A term typically signifying marijuana that is grown in the backyard or house, HOME GROWN refers more generally to a wide range of “do-it-yourself” activities. Taken as a sign for “American ingenuity and the entrepreneurial spirit,” alternatively it denotes a variety of subcultures found often outside the law – in both cases, indicative of knowledge produced and employed counter to the status quo. Extreme forms include separatist militias, and illicit narcotics manufacture. The principle is also applied in the barely-legal practices of “home-schooling,” “back-to-the-land” movements, cult organizations, “home-made” architecture, “home remedies;” as well as a slew of more properly legal creative solutions to mechanical, environmental, and community-related issues – not to mention, “down-home” cooking.
HOME GROWN implies a rather complex set of relationships between various “do-it-yourself” or “home-made” traditions (so much a part of the history of the United States, founded as it was on notions of self -sufficiency and -determination), as it does with regard to the very notion of tradition as such, with its connotations of community, belonging, and place (Heimat) – the latter proving disastrous in recent European history, equally disastrous for the indigenous population in the US push west, and potentially disastrous with the present rise of nationalist sentiment in both the States and Europe. This problematic, how and where the rather uneasy lines are drawn between what seem to be radically different interpretations of free will and self-determination, and the role of government in establishing and maintaining those lines, is precisely the area in which the exhibition HOME GROWN is located.
The three artists participating in the exhibition, each in their own way, addresses this rather difficult terrain. Janet Bigg’s interest in the construction of gender, social codes, and values continues through an investigation into the increasingly common practice in the US of pharmacologically treating socially deemed atypical forms of behavior. For her, HOME GROWN refers not only to illegal domestic drug production, but also to the way society effects the formation or growth of the individual by invading the home through (legal, i.e., state-approved) medication as a form of social control.
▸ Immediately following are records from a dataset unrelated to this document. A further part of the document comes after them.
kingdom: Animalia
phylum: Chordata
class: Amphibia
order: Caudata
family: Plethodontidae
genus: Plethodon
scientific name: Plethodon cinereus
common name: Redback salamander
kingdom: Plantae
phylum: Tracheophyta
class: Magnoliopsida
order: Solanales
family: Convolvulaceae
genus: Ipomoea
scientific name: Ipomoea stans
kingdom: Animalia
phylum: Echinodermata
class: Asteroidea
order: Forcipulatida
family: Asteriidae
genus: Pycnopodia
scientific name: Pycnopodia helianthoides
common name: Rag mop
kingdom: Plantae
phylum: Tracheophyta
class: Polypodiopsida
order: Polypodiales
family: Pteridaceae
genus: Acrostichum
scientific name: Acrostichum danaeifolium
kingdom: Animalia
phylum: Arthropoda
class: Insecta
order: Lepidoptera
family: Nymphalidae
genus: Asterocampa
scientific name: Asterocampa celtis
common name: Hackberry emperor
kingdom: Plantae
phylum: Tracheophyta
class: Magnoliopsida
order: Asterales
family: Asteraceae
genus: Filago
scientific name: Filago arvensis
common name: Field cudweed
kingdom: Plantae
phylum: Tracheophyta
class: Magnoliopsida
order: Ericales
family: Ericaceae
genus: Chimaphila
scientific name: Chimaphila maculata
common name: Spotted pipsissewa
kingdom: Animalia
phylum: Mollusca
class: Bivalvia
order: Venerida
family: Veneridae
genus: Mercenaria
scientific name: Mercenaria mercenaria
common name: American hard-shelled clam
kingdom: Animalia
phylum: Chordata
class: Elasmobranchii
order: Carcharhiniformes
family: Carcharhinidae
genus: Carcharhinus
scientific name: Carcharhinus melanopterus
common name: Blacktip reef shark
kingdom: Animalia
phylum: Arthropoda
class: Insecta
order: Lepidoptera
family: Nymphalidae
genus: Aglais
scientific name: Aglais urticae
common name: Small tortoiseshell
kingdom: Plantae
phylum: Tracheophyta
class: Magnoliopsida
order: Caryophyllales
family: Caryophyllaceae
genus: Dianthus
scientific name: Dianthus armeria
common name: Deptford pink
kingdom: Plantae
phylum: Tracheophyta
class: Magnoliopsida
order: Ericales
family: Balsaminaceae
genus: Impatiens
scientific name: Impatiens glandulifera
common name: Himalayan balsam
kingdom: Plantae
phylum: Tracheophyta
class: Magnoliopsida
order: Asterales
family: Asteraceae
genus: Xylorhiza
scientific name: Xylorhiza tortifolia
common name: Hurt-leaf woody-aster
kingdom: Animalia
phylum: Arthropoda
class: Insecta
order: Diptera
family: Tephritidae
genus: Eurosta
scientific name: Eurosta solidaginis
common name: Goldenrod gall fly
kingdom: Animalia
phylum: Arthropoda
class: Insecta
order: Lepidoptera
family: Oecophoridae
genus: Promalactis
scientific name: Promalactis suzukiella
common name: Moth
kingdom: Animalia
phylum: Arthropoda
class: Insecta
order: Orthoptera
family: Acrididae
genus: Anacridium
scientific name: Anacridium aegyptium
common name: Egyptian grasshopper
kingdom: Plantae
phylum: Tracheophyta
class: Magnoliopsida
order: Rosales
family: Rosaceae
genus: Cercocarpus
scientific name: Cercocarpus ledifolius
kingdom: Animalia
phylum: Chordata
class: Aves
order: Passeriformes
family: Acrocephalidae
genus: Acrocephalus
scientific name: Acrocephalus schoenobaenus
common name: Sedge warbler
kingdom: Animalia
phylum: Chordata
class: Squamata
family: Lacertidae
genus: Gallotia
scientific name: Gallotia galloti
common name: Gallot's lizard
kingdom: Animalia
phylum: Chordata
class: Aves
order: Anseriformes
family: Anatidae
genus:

Maria Friberg presents us with an agitated glimpse into the American political system and its media representations. Offering up symbols of power as they’re manifested in television and architecture, her work attempts to poke holes into these imaginary edifices of “Truth, Justice and the American Way.” Though not explicitly spelled out, Friberg’s work suggests possibilities for HOME GROWN politics to emerge; a politics of awareness of media manipulation beginning with a critique of the doctrinaire and implacable presence of American Federalist authority.
Stephan Pascher’s contribution reflects a concern for activities formally outside the officially permissible; testing boundaries of legality, while searching out spaces where free interests can be effectively pursued. His version of the HOME GROWN comes literally in the form of home-style cultivation – both gardening and distilling – but also, in returning, if only temporarily, the Passagen Könsthall to its food market origin, a site of lively communal exchange; consequently activating the art institution’s potential as an equally dynamic and viable social space, yet for perhaps other sorts of commerce.